Manifestação contra inseminação artificial para todas juntou mais de 74 mil em Paris

Christian Hartmann

O cortejo partiu às 14:00 (menos uma hora em Lisboa).

A manifestação contra a procriação medicamente assistida para todas as mulheres, incluindo lésbicas e solteiras, juntou hoje 74.500 pessoas em Paris, segundo uma contagem da consultora Occurence para vários meios franceses.

A organização do desfile, um coletivo de 21 associações de católicos, evangélicos e famílias numerosas, tinha estimado em 600.000 o número de manifestantes.

O número ficou todavia aquém da mobilização em 2012-2013 contra a lei que autorizou o casamento homossexual, que chegou a juntar 340.000 pessoas, segundo a polícia, e 1,4 milhões, segundo os organizadores.
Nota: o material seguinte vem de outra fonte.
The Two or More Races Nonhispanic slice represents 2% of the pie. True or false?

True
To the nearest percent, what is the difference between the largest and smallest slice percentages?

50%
"Liberdade, igualdade, paternidade" foram as palavras de ordem dos manifestantes contra o alargamento da procriação medicamente assistida (PMA) num protesto designado "Manif pour tous" (manifestação por todos).
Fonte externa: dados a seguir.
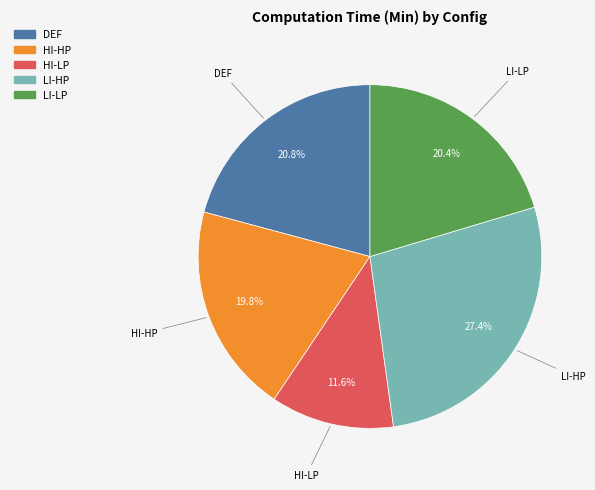

Does any single category account for the majority?

No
O cortejo partiu às 14:00 (menos uma hora em Lisboa) dos jardins do Luxemburgo e foi até Montparnasse, mas as associações a favor desta mudança política marcaram na véspera o percurso com frases como "PMA para todas" ou a "Manif pour tous" é homofóbica.

A lei que abre a procriação medicamente assistida a todas as mulheres está a ser discutida na Assembleia Nacional e deverá ser aprovada até ao final do próximo verão, já que o Governo detém a maioria parlamentar.
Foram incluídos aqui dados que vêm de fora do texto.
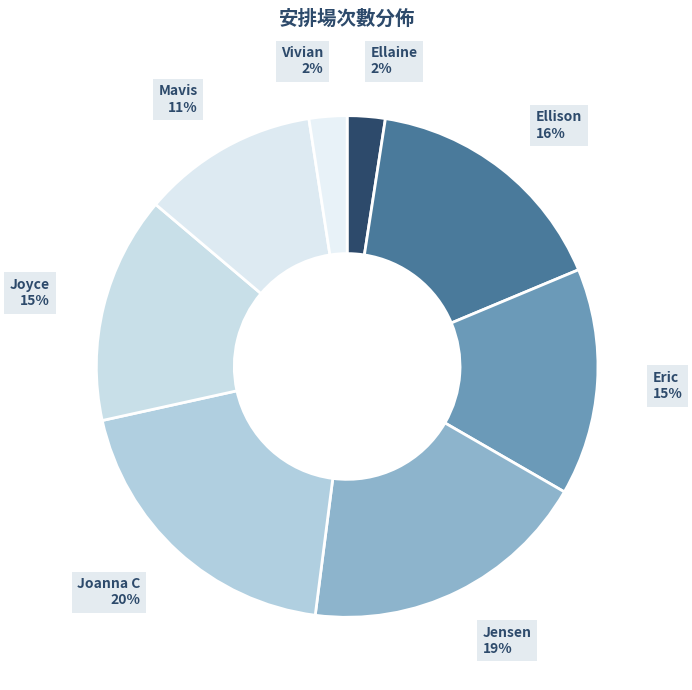

How many segments does this pie chart have?

8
Além da abertura da inseminação artificial, esta nova lei vai permitir ainda às mulheres congelar os seus óvulos - algo até agora apenas permitido às mulheres com problemas médicos -, com todos os procedimentos a serem cobertos pela Segurança Social.

Para além dos procedimentos médicos, esta nova lei da bioética vai permitir que no certificado de nascença passem a figurar duas mulheres, dando ainda a possibilidade às crianças nascidas de um dador de terem acesso a certos dados como as suas motivações ou as suas particularidades médicas, ou mesmo, caso o dador esteja de acordo, à sua identidade quando forem maiores de idade.